Unpaired Student's t tests were performed to assess the statistical significance of all assays.
C57BL/6 mice heterozygous for floxed S100A4, in which loxP sites flank the two S100A4 coding exons, were generated and crossed with Cre-deleter mice (Schwenk et al., 1995 ). Recombination resulted in complete removal of the S100A4 coding exons on one chromosome (Figure 1A). S100A4+/− mice were bred to homozygosity (Figure 1B) and the resulting S100A4−/− mice were fertile, grew normally, and exhibited no overt abnormalities as compared with wild-type mice. To examine S100A4 expression in cells of the mononuclear phagocyte system, bone marrow-derived macrophages were isolated by selecting for CSF-1–responsive macrophage lineage precursors (Stanley, 1997 ). On the basis of morphology and surface expression of CD11b and F4/80 (Figure 1, C and D, and Supplemental Figure S1), 98% of the cells obtained with this protocol were macrophages. Both Bac1.2F5 cells, a cultured CSF-1–dependent macrophage line, and wild-type BMMs expressed high levels of S100A4 (Figure 1E). For MDA-MB-231 cells and wild-type BMMs, we estimated intracellular concentrations of 4.7 and 3.4 μM S100A4, respectively, whereas S100A4 protein expression in S100A4−/− BMMs was undetectable. Wild-type and S100A4−/− BMMs expressed equivalent levels of nonmuscle myosin-IIA and none of the macrophage lines examined express the B or C isoforms of nonmuscle myosin-II (Figure 1E). Based on quantitative reverse transcription (qRT)-PCR, we did not detect any changes in the mRNA expression of S100 family members known to be expressed in macrophages with the exception of S100A8, which was expressed at 100-fold lower levels in S100A4−/− BMMs (Supplemental Figure S2, A and B). However, S100A8 protein expression was not detected in either wild-type or S100A4−/− BMMs (Supplemental Figure S2C).
To evaluate how the loss of S100A4 affects macrophage recruitment to sites of inflammation in vivo, we used a thioglycollate-induced model of peritonitis. Seventy-two hours after thioglycollate (TG) injection, peritoneal exudates were analyzed by flow cytometry using side scatter and cell surface marker expression to distinguish the cell populations present in the peritoneal cavity (Chan et al., 1998 ; Cook et al., 2003 ; Xia et al., 2009 ; Supplemental Figure S3). There was no difference in the total number of peritoneal cells in exudates from untreated and TG-treated wild-type and S100A4−/− mice (data not shown); however, there was a 36% decrease in resident peritoneal macrophages in S100A4−/− animals (Table 1). In TG-injected animals, resident macrophages constituted <1% of the total cells recovered from peritoneal exudates (Supplemental Figure S3). At 72 h after TG treatment, there was a 38% reduction in the recruitment of inflammatory macrophages to the peritoneal cavity in S100A4−/− mice (Table 1). Interestingly, in 72-h TG exudates from S100A4−/− animals, there was a 31% increase in eosinophils.

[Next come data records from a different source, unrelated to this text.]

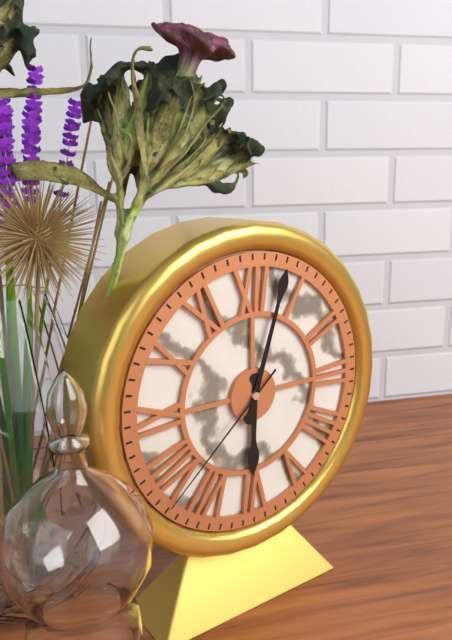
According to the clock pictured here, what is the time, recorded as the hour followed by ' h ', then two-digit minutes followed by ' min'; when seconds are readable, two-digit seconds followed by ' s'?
6 h 03 min 38 s
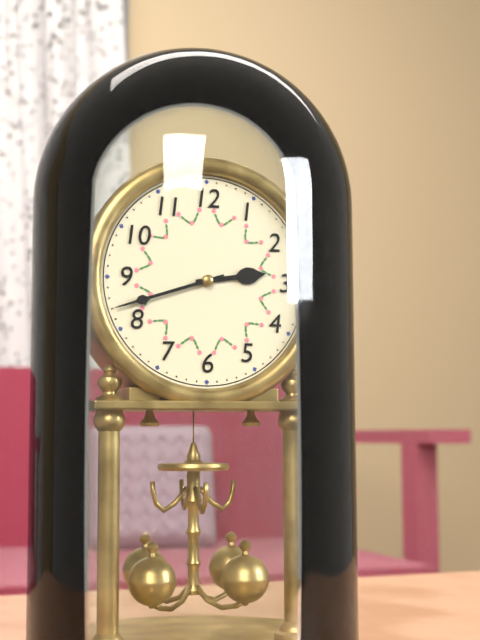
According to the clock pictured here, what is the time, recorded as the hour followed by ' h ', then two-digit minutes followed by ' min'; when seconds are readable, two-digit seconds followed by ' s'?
2 h 42 min
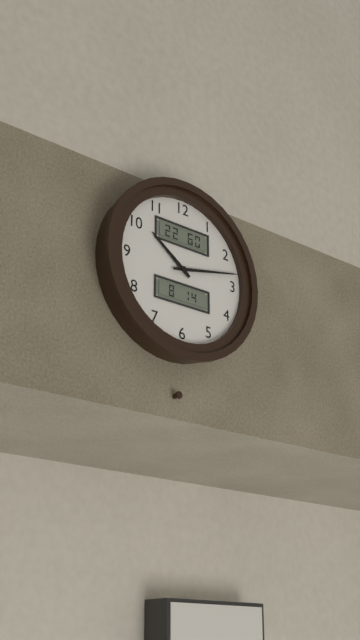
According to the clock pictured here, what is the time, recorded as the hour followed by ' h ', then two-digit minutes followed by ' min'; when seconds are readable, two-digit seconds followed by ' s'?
10 h 13 min
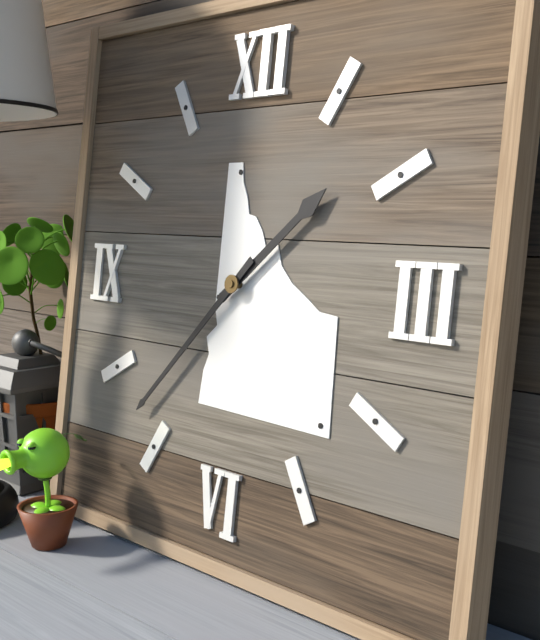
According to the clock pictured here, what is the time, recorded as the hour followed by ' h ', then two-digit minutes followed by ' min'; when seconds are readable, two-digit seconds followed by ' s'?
1 h 37 min
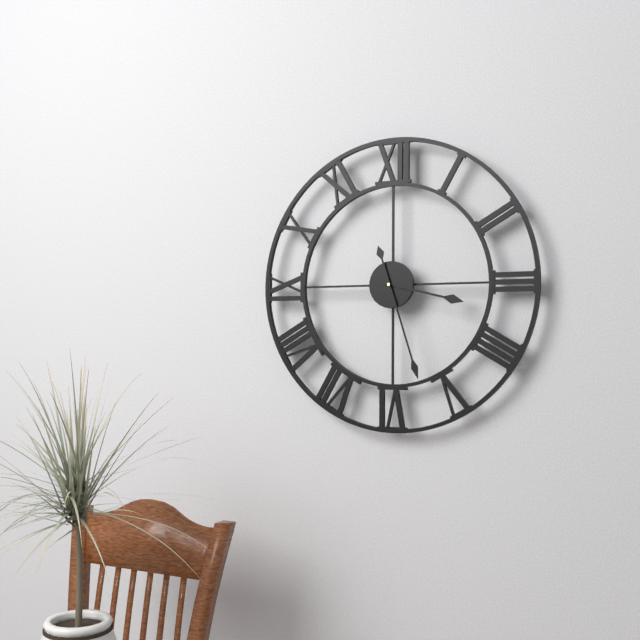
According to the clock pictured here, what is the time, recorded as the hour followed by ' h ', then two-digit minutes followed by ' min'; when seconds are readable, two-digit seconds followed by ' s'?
3 h 27 min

Because the loss of S100A4 resulted in impaired recruitment of macrophages in vivo, we examined the motility properties of S100A4−/− macrophages in vitro. Deletion of S100A4 had no significant effect on the migration speed, directionality, or net path length of randomly migrating macrophages (Table 2). Nor did we detect any alterations in the dynamics of lamellipodial protrusions of randomly migrating cells (Supplemental Figure S4). To investigate whether S100A4 regulates directed cell migration, wild-type and S100A4−/− macrophages were examined for their ability to migrate toward CSF-1 in a Boyden chamber assay. In chemokinesis assays, the loss of S100A4 had a modest effect on migration with a 24% reduction in the motility of S100A4−/− BMMs (Figure 2A). In chemotaxis assays, wild-type BMMs showed a 4.5-fold increase in migration in response to CSF-1, whereas S100A4−/− BMMs displayed only a 2.7-fold increase (60% of the wild-type response) in their CSF-1–stimulated motility (Figure 2B). Lentiviral transduction of S100A4−/− BMMs with human S100A4 rescued the defect in CSF-1–mediated chemotaxis, whereas expression of Turbo RFP had no effect on the chemotactic capabilities of S100A4-null macrophages (Figure 2C).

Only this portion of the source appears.